- _DATASET RECORDS_:
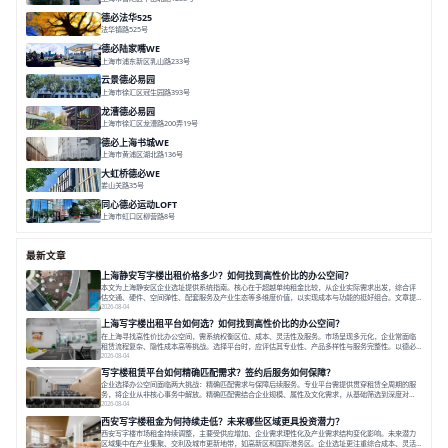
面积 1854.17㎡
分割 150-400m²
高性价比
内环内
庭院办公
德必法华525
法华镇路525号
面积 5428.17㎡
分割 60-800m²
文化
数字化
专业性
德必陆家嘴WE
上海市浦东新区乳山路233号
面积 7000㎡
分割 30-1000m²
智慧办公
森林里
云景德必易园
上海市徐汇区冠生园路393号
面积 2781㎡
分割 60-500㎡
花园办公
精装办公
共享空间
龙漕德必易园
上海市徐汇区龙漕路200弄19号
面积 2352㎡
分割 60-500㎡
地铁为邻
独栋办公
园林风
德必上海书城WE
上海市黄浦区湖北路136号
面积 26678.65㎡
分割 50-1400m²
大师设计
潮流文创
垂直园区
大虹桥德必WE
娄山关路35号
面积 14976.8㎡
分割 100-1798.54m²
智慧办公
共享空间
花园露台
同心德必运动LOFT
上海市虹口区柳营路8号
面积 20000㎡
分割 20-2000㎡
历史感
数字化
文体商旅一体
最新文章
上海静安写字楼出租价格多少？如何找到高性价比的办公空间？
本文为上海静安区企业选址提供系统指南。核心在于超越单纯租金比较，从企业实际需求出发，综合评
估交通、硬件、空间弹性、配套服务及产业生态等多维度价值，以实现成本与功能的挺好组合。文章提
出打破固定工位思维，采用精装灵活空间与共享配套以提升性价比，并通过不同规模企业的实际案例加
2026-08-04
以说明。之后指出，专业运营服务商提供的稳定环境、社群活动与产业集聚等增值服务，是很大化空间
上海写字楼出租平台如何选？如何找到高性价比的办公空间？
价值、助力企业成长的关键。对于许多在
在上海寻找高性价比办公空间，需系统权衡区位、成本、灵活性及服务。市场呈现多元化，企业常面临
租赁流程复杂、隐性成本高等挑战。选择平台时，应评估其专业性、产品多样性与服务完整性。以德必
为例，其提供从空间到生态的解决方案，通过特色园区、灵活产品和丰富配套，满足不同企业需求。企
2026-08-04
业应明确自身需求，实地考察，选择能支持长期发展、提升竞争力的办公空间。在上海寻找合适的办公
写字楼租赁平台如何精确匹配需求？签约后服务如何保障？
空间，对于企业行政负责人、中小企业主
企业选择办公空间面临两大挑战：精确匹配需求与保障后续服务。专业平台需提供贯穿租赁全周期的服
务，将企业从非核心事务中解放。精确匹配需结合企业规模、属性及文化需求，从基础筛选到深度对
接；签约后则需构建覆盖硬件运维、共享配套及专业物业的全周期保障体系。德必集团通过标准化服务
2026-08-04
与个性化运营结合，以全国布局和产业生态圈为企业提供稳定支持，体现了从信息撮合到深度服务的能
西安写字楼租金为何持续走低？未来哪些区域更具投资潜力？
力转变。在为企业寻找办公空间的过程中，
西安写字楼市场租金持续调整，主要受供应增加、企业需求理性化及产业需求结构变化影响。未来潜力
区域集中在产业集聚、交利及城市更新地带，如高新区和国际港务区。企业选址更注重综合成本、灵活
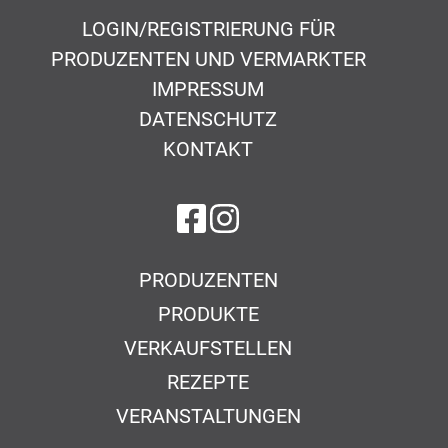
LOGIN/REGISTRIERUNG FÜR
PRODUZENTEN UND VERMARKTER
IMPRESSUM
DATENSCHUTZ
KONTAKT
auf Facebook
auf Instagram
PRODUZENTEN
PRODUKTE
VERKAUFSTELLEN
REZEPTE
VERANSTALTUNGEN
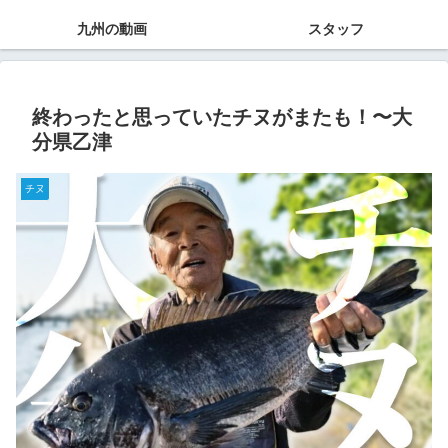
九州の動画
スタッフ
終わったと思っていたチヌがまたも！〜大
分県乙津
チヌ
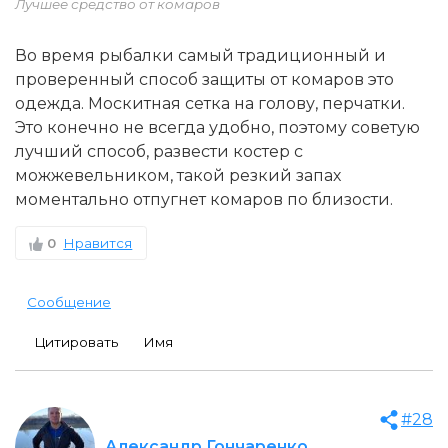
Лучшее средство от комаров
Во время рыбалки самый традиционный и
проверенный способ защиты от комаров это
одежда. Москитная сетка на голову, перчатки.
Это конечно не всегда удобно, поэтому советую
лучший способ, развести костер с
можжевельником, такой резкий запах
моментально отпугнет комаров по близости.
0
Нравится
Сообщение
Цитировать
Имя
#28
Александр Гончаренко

- _PROBLEM REQUIREMENTS_:
Please copy the preceding records exactly and omit the images.

- _SOLUTION FOR THIS PROBLEM_:
面积 1854.17㎡
分割 150-400m²
高性价比
内环内
庭院办公
德必法华525
法华镇路525号
面积 5428.17㎡
分割 60-800m²
文化
数字化
专业性
德必陆家嘴WE
上海市浦东新区乳山路233号
面积 7000㎡
分割 30-1000m²
智慧办公
森林里
云景德必易园
上海市徐汇区冠生园路393号
面积 2781㎡
分割 60-500㎡
花园办公
精装办公
共享空间
龙漕德必易园
上海市徐汇区龙漕路200弄19号
面积 2352㎡
分割 60-500㎡
地铁为邻
独栋办公
园林风
德必上海书城WE
上海市黄浦区湖北路136号
面积 26678.65㎡
分割 50-1400m²
大师设计
潮流文创
垂直园区
大虹桥德必WE
娄山关路35号
面积 14976.8㎡
分割 100-1798.54m²
智慧办公
共享空间
花园露台
同心德必运动LOFT
上海市虹口区柳营路8号
面积 20000㎡
分割 20-2000㎡
历史感
数字化
文体商旅一体
最新文章
上海静安写字楼出租价格多少？如何找到高性价比的办公空间？
本文为上海静安区企业选址提供系统指南。核心在于超越单纯租金比较，从企业实际需求出发，综合评
估交通、硬件、空间弹性、配套服务及产业生态等多维度价值，以实现成本与功能的挺好组合。文章提
出打破固定工位思维，采用精装灵活空间与共享配套以提升性价比，并通过不同规模企业的实际案例加
2026-08-04
以说明。之后指出，专业运营服务商提供的稳定环境、社群活动与产业集聚等增值服务，是很大化空间
上海写字楼出租平台如何选？如何找到高性价比的办公空间？
价值、助力企业成长的关键。对于许多在
在上海寻找高性价比办公空间，需系统权衡区位、成本、灵活性及服务。市场呈现多元化，企业常面临
租赁流程复杂、隐性成本高等挑战。选择平台时，应评估其专业性、产品多样性与服务完整性。以德必
为例，其提供从空间到生态的解决方案，通过特色园区、灵活产品和丰富配套，满足不同企业需求。企
2026-08-04
业应明确自身需求，实地考察，选择能支持长期发展、提升竞争力的办公空间。在上海寻找合适的办公
写字楼租赁平台如何精确匹配需求？签约后服务如何保障？
空间，对于企业行政负责人、中小企业主
企业选择办公空间面临两大挑战：精确匹配需求与保障后续服务。专业平台需提供贯穿租赁全周期的服
务，将企业从非核心事务中解放。精确匹配需结合企业规模、属性及文化需求，从基础筛选到深度对
接；签约后则需构建覆盖硬件运维、共享配套及专业物业的全周期保障体系。德必集团通过标准化服务
2026-08-04
与个性化运营结合，以全国布局和产业生态圈为企业提供稳定支持，体现了从信息撮合到深度服务的能
西安写字楼租金为何持续走低？未来哪些区域更具投资潜力？
力转变。在为企业寻找办公空间的过程中，
西安写字楼市场租金持续调整，主要受供应增加、企业需求理性化及产业需求结构变化影响。未来潜力
区域集中在产业集聚、交利及城市更新地带，如高新区和国际港务区。企业选址更注重综合成本、灵活
LOGIN/REGISTRIERUNG FÜR
PRODUZENTEN UND VERMARKTER
IMPRESSUM
DATENSCHUTZ
KONTAKT
auf Facebook
auf Instagram
PRODUZENTEN
PRODUKTE
VERKAUFSTELLEN
REZEPTE
VERANSTALTUNGEN
九州の動画
スタッフ
終わったと思っていたチヌがまたも！〜大
分県乙津
チヌ
Лучшее средство от комаров
Во время рыбалки самый традиционный и
проверенный способ защиты от комаров это
одежда. Москитная сетка на голову, перчатки.
Это конечно не всегда удобно, поэтому советую
лучший способ, развести костер с
можжевельником, такой резкий запах
моментально отпугнет комаров по близости.
0
Нравится
Сообщение
Цитировать
Имя
#28
Александр Гончаренко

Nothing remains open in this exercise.